Chi Jiao tercengang.


Tentu saja tidak.


Kakak hanyalah kedok untuk mendekatinya.


“Aku tidak punya saudara perempuan, dan kamu tidak punya kakak laki-laki, ingat?” Quan Jue mengulurkan jari ramping dan menyodok dahi Chi Jiao.


Chi Jiao tanpa sadar melangkah mundur, tanda merah muncul di dahinya.


Quan Jue melihat tanda merah dengan mudah muncul di dahi putihnya, dan matanya menjadi lebih gelap.


Benar saja, dia dan dia tidak berada di dunia yang sama.


Putri kecil itu rapuh seperti boneka kaca, dia mungkin akan hancur karena usaha yang keras.


Jika orang lain memperlakukan Chi Jiao seperti ini, maka jarinya mungkin akan terpotong pada detik berikutnya.

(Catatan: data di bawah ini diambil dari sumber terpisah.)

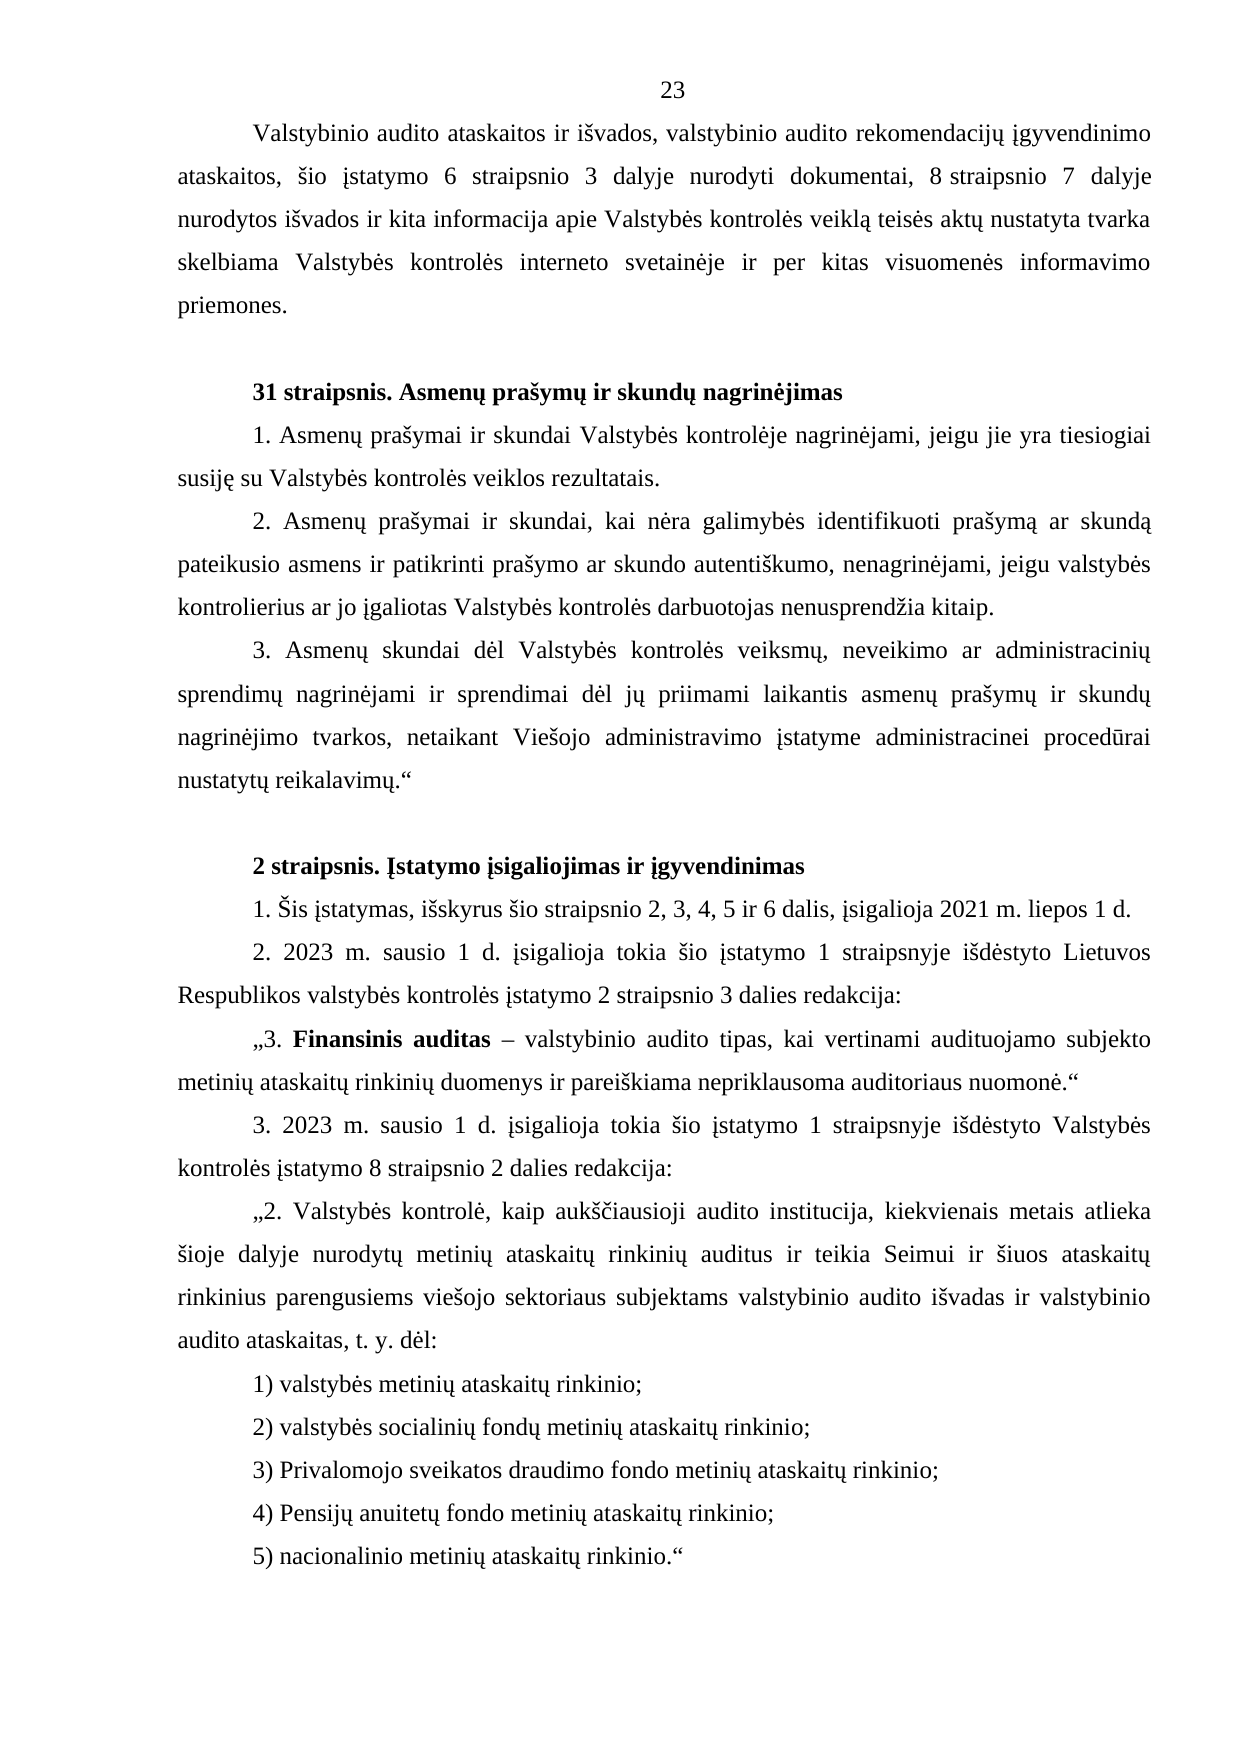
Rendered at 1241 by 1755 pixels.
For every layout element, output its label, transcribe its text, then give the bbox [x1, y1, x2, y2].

text „3. Finansinis auditas – valstybinio audito tipas, kai vertinami audituojamo subjekto metinių ataskaitų rinkinių duomenys ir pareiškiama nepriklausoma auditoriaus nuomonė.“ [177, 1024, 1152, 1096]
text 1. Šis įstatymas, išskyrus šio straipsnio 2, 3, 4, 5 ir 6 dalis, įsigalioja 2021 m. liepos 1 d. [177, 894, 1152, 923]
text 3. 2023 m. sausio 1 d. įsigalioja tokia šio įstatymo 1 straipsnyje išdėstyto Valstybės kontrolės įstatymo 8 straipsnio 2 dalies redakcija: [177, 1110, 1152, 1182]
text 3. Asmenų skundai dėl Valstybės kontrolės veiksmų, neveikimo ar administracinių sprendimų nagrinėjami ir sprendimai dėl jų priimami laikantis asmenų prašymų ir skundų nagrinėjimo tvarkos, netaikant Viešojo administravimo įstatyme administracinei procedūrai nustatytų reikalavimų.“ [177, 636, 1152, 794]
text 4) Pensijų anuitetų fondo metinių ataskaitų rinkinio; [177, 1498, 1152, 1527]
text 5) nacionalinio metinių ataskaitų rinkinio.“ [177, 1541, 1152, 1570]
text 3) Privalomojo sveikatos draudimo fondo metinių ataskaitų rinkinio; [177, 1455, 1152, 1484]
text 2 straipsnis. Įstatymo įsigaliojimas ir įgyvendinimas [177, 851, 1152, 880]
text Valstybinio audito ataskaitos ir išvados, valstybinio audito rekomendacijų įgyvendinimo ataskaitos, šio įstatymo 6 straipsnio 3 dalyje nurodyti dokumentai, 8 straipsnio 7 dalyje nurodytos išvados ir kita informacija apie Valstybės kontrolės veiklą teisės aktų nustatyta tvarka skelbiama Valstybės kontrolės interneto svetainėje ir per kitas visuomenės informavimo priemones. [177, 118, 1152, 319]
text 2. 2023 m. sausio 1 d. įsigalioja tokia šio įstatymo 1 straipsnyje išdėstyto Lietuvos Respublikos valstybės kontrolės įstatymo 2 straipsnio 3 dalies redakcija: [177, 937, 1152, 1009]
text 2) valstybės socialinių fondų metinių ataskaitų rinkinio; [177, 1412, 1152, 1441]
text 1) valstybės metinių ataskaitų rinkinio; [177, 1369, 1152, 1397]
text „2. Valstybės kontrolė, kaip aukščiausioji audito institucija, kiekvienais metais atlieka šioje dalyje nurodytų metinių ataskaitų rinkinių auditus ir teikia Seimui ir šiuos ataskaitų rinkinius parengusiems viešojo sektoriaus subjektams valstybinio audito išvadas ir valstybinio audito ataskaitas, t. y. dėl: [177, 1196, 1152, 1354]
text 31 straipsnis. Asmenų prašymų ir skundų nagrinėjimas [177, 377, 1152, 406]
text 1. Asmenų prašymai ir skundai Valstybės kontrolėje nagrinėjami, jeigu jie yra tiesiogiai susiję su Valstybės kontrolės veiklos rezultatais. [177, 420, 1152, 492]
text 2. Asmenų prašymai ir skundai, kai nėra galimybės identifikuoti prašymą ar skundą pateikusio asmens ir patikrinti prašymo ar skundo autentiškumo, nenagrinėjami, jeigu valstybės kontrolierius ar jo įgaliotas Valstybės kontrolės darbuotojas nenusprendžia kitaip. [177, 506, 1152, 621]
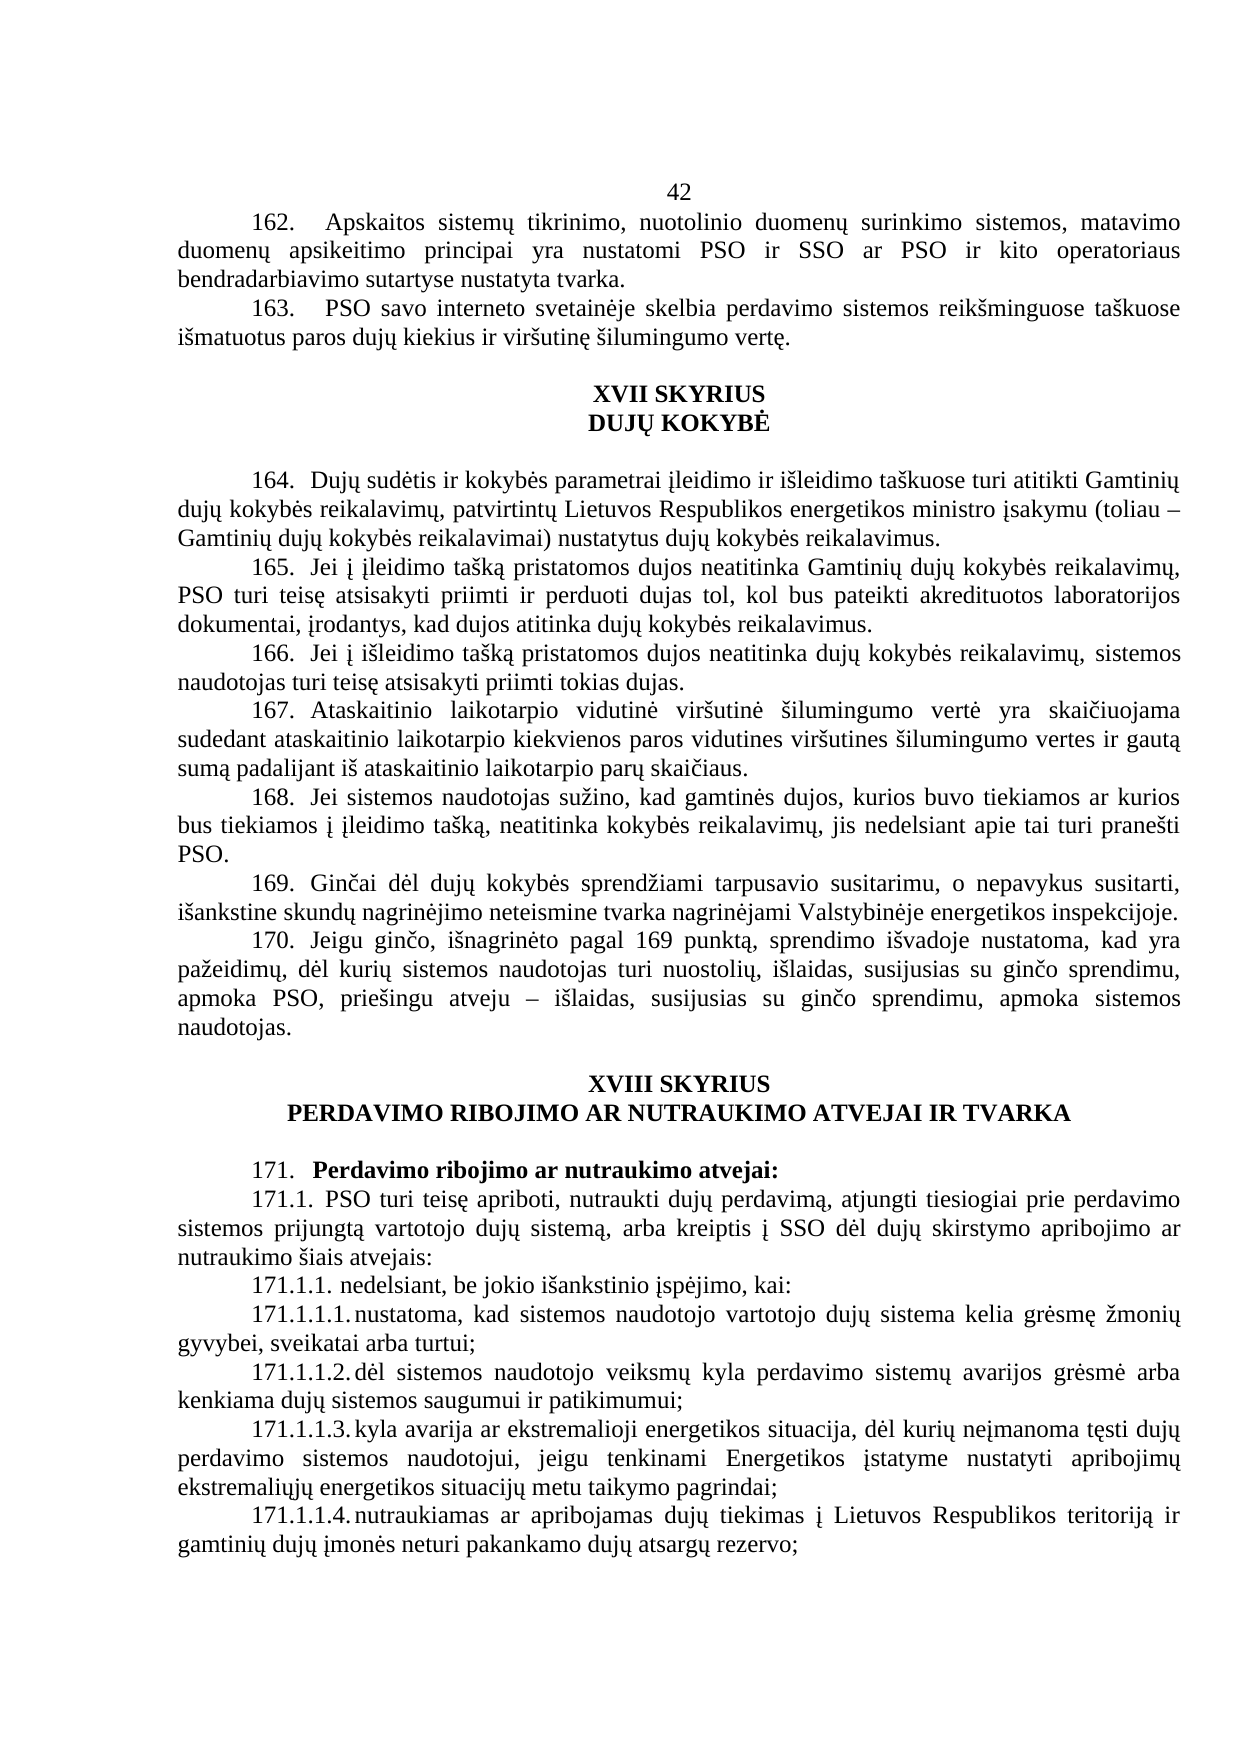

Tapi orang ini adalah Quan Jue, jadi Chi Jiao hanya bisa menatap ke arah Quan Jue dengan lembut dengan mata besar yang polos itu.


Kemudian, dia mengambil sarapan di tangannya dan menyerahkannya kepada Quan Jue.


“Jangan lakukan hal-hal konyol lagi,” kata Quan Jue dingin, dan mengambil sarapan dari tangannya, lalu berbalik dan pergi.


Kali ini, Chi Jiao tidak menempel padanya lagi, tetapi berdiri di sana dan mengawasinya pergi.


Kelas Tiga dan Lima.


Setelah Quan Jue tiba di kelas, dia berjalan langsung ke baris terakhir dan duduk.


Lin Ye, yang awalnya duduk di bagian belakang dan tidur di atas meja, membuka matanya dengan linglung dan menegakkan tubuh saat mendengar gerakan kursi ditarik terpisah.